Where does the word "lines" show up in the records? Copy every line that holds it.

▶ [Records from a data collection]:
————————

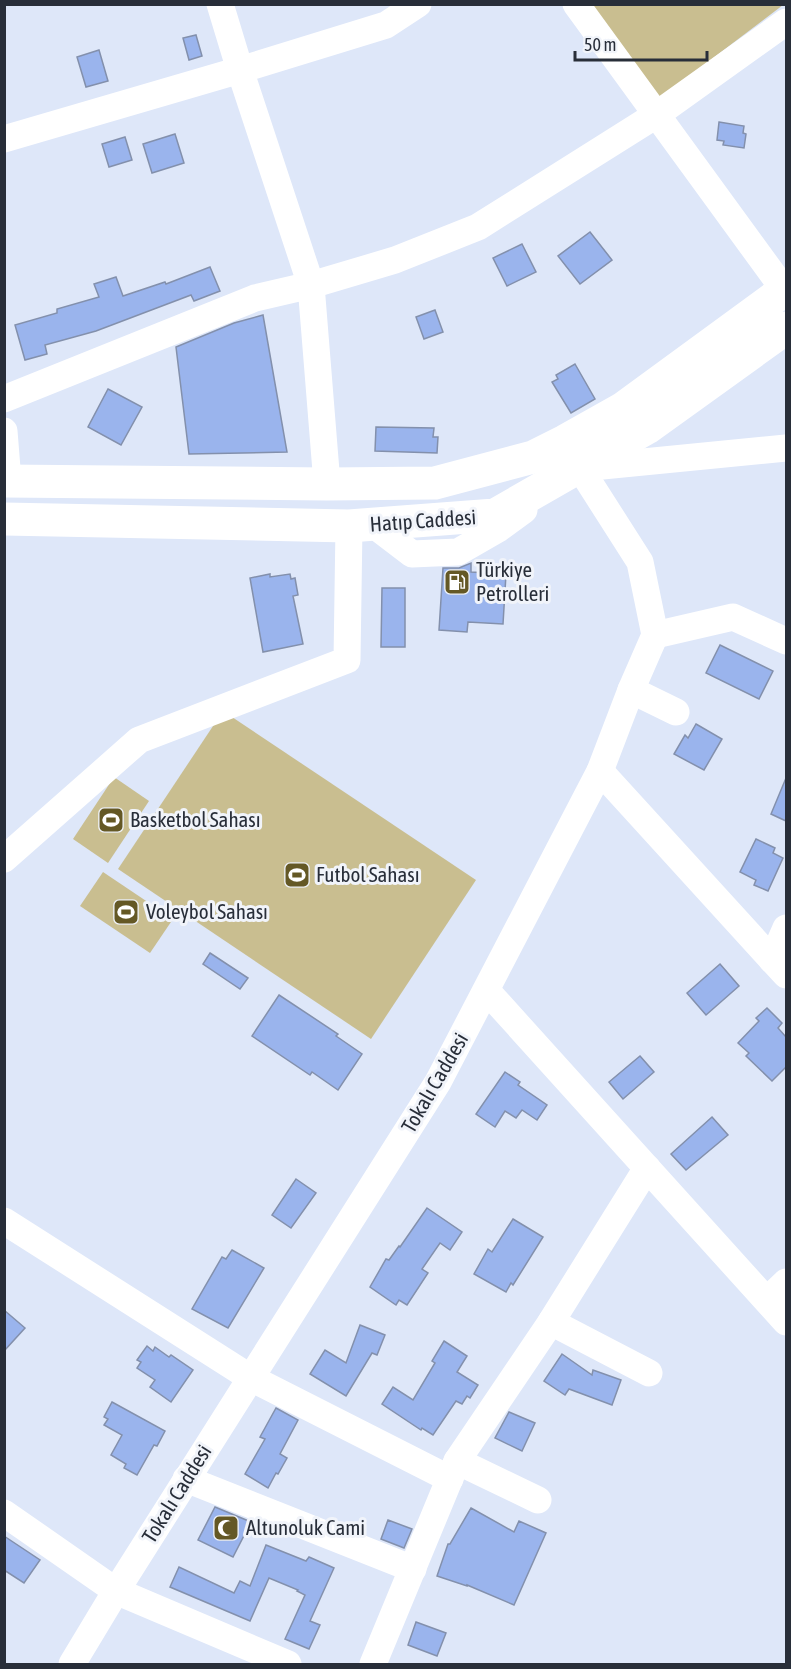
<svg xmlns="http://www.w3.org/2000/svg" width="791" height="1669" font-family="'Asap Condensed',sans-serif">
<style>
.green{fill:#c9be90}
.building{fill:#9ab4ed;stroke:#8390ac;stroke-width:1.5}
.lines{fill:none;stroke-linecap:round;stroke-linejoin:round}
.minor{stroke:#fff;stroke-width:27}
.major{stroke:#fff;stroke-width:33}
.labels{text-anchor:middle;stroke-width:6;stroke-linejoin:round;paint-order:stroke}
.street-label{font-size:21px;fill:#282e39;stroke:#f1f4fa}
.poi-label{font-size:21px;fill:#282e39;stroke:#f1f4fa;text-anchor:start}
</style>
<rect width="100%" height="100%" fill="#dee7f9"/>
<g class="green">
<polygon points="589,5 783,5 659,99"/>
<polygon points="223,711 476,880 371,1039 118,869"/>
<polygon points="114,777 149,801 108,863 73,839"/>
<polygon points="103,872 173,919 150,953 80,906"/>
</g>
<g class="building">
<polygon points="196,35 202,56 189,60 183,38"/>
<polygon points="99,50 108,81 86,87 77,57"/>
<polygon points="719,122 744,126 743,133 746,134 744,148 723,145 724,141 717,140"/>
<polygon points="175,134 184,163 152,173 143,144"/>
<polygon points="125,137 132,160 109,167 102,144"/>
<polygon points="590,232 612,260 580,284 558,256"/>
<polygon points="522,244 536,272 507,286 493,258"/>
<polygon points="210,267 220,291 194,301 191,295 96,331 45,345 47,354 25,360 15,325 57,313 57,309 99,297 94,284 116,277 123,296 165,282 166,284"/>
<polygon points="435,310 443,332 424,339 416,317"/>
<polygon points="263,315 287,452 189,454 176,347 234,323"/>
<polygon points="575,364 595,399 571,413 552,382 558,379 556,375"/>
<polygon points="108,389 142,407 121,445 88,427"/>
<polygon points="376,427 434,428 433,437 438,437 437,453 375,451"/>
<polygon points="471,563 471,572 506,574 503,624 468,622 467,632 439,630 443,568 459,568"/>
<polygon points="270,574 270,577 290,574 291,579 295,578 298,595 293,596 303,644 263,652 250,578"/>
<polygon points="382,588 405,588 405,647 381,647"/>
<polygon points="720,645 773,671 759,699 706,673"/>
<polygon points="696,724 722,739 704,770 674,754 685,735 688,738"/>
<polygon points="786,778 786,821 771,814"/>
<polygon points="756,839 775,848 773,853 783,858 768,891 754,885 756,880 740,872"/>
<polygon points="210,953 248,978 240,989 203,964"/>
<polygon points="720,964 739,986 706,1015 687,993"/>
<polygon points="279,995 338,1034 336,1036 362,1054 338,1090 312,1072 310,1075 252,1036"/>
<polygon points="767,1008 782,1023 778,1028 786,1037 786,1067 772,1081 746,1056 749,1053 738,1043 759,1021 756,1018"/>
<polygon points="640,1056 654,1072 623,1099 609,1082"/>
<polygon points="505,1072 520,1082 518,1085 547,1105 537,1120 522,1110 516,1118 505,1111 495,1127 476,1114"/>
<polygon points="712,1117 728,1135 686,1170 671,1154"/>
<polygon points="296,1179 316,1193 291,1228 272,1215"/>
<polygon points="427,1208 462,1232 450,1250 440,1243 422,1269 428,1273 407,1305 399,1300 396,1305 370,1287 386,1259 389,1260 399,1246 400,1247"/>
<polygon points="513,1219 543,1237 513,1285 511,1283 506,1292 474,1274 488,1249 492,1252"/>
<polygon points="232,1250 264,1268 228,1328 192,1309 222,1257 226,1259"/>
<polygon points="4,1310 25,1328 4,1351"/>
<polygon points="360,1325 385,1335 377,1355 372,1353 346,1396 310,1374 325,1350 346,1363"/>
<polygon points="444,1341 467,1356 457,1372 478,1385 470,1398 467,1396 462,1404 456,1401 433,1435 422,1428 421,1430 382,1404 393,1387 413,1400 435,1363 432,1361"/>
<polygon points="147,1346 153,1351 155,1347 169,1357 171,1355 193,1370 171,1402 150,1387 155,1380 137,1368 141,1362 137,1360"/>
<polygon points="562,1354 592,1375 593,1370 621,1380 612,1405 569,1389 565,1395 544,1381"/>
<polygon points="112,1402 165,1431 157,1446 154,1445 137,1475 124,1468 126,1464 111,1455 122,1435 104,1425 108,1419 104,1417"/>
<polygon points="276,1408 298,1420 280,1454 287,1458 278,1474 276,1473 268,1488 245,1474 265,1439 260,1437"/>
<polygon points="509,1412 535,1423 522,1451 495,1438"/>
<polygon points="215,1507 251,1522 233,1557 198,1540"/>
<polygon points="471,1508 514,1532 519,1521 546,1533 514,1605 467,1585 467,1586 437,1576 448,1544 450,1544"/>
<polygon points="388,1520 412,1529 404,1548 381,1539"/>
<polygon points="4,1536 40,1560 24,1583 4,1570"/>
<polygon points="266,1545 306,1561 309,1557 334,1568 310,1621 320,1625 309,1649 285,1639 305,1595 297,1591 298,1590 269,1578 250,1621 170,1587 179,1567 234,1593 240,1581 250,1586"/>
<polygon points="416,1622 446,1633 437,1656 408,1645"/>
</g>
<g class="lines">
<g class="minor">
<polyline points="220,4 240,70 386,25 418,4"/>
<polyline points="576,4 785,291"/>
<polyline points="4,139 240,70 311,285 327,484"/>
<polyline points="4,399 255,298 311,285 395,260 478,227 656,115 786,22"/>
<polyline points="4,431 8,481"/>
<polyline points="582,468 786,448"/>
<polyline points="374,525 412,554 458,552 498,529 524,510"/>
<polyline points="655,635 733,617 786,641"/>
<polyline points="631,690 676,712"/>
<polyline points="600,771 786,975"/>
<polyline points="4,859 139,740 347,660 349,526"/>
<polyline points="772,960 786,928"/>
<polyline points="487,991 786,1322"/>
<polyline points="4,1221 251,1378 450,1479"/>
<polyline points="767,1300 786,1282"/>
<polyline points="551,1322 649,1373"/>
<polyline points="457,1461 538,1500"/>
<polyline points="186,1479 413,1569"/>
<polyline points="4,1513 116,1591 288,1664"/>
<polyline points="72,1664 116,1591 438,1082 600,771 631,690 655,635 640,562 580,468"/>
<polyline points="373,1664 457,1461 551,1322 647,1168"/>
</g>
<g class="major">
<polyline points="4,481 327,484 435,483 533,457 565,441 622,409 786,289"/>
<polyline points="4,519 349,526 495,515 647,428 786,328"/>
</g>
</g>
<defs>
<g id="fuel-square" transform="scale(1.35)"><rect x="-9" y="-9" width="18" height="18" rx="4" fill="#645825" stroke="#f1f4fa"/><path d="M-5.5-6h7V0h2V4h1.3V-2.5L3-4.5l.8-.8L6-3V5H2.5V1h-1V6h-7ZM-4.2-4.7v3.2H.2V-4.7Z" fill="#fff"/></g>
<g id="stadium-square" transform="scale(1.35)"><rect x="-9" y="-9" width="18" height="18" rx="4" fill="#645825" stroke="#f1f4fa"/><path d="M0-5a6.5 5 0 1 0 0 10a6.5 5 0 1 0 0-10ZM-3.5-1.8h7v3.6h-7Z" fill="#fff"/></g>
<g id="mosque-square" transform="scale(1.35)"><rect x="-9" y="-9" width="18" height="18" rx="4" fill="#645825" stroke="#f1f4fa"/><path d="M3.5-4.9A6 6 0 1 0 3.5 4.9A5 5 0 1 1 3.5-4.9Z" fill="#fff"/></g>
</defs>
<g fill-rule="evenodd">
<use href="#fuel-square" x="457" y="582"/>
<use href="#stadium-square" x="111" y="820"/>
<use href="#stadium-square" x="297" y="875"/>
<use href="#stadium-square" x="126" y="912"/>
<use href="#mosque-square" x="226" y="1528"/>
</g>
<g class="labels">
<g class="street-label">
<text transform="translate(423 521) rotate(-4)" y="7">Hatıp Caddesi</text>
<text transform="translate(435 1083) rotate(-60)" y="7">Tokalı Caddesi</text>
<text transform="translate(177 1494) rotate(-58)" y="7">Tokalı Caddesi</text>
</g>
<g class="poi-label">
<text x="476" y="577">Türkiye<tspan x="476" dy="24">Petrolleri</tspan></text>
<text x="130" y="827">Basketbol Sahası</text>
<text x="316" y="882">Futbol Sahası</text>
<text x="146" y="919">Voleybol Sahası</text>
<text x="246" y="1535">Altunoluk Cami</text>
</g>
</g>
<rect width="791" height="1669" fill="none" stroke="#282e39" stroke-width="12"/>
<path d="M575 51v9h132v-9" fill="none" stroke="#282e39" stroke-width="3"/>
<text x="584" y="51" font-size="18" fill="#282e39" stroke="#f1f4fa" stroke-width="4.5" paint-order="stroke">50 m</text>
</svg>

————————

▶ [Response box]:
.lines{fill:none;stroke-linecap:round;stroke-linejoin:round}
<g class="lines">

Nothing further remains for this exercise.